BEGIN DATA EXCERPTS

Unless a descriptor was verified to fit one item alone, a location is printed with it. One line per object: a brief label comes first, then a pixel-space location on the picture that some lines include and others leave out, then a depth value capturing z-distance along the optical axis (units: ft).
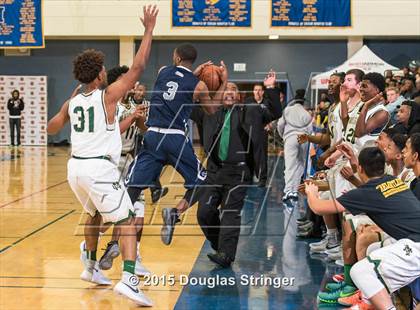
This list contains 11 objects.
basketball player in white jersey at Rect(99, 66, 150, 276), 19.02
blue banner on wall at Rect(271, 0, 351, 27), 62.64
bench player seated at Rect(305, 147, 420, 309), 14.76
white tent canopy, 53.47
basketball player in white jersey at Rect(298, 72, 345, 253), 22.83
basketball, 21.48
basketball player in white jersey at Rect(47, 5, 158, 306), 16.99
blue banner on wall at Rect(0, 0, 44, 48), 64.13
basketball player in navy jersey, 19.74
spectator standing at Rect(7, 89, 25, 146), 73.20
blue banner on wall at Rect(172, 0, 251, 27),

END DATA EXCERPTS

ASSIGNMENT ::
When the line containing "basketball, 21.48" is found in the records above, restate it and every later line word for word through the last one, and nothing more.

WRITTEN ANSWER ::
basketball, 21.48
basketball player in white jersey at Rect(47, 5, 158, 306), 16.99
blue banner on wall at Rect(0, 0, 44, 48), 64.13
basketball player in navy jersey, 19.74
spectator standing at Rect(7, 89, 25, 146), 73.20
blue banner on wall at Rect(172, 0, 251, 27),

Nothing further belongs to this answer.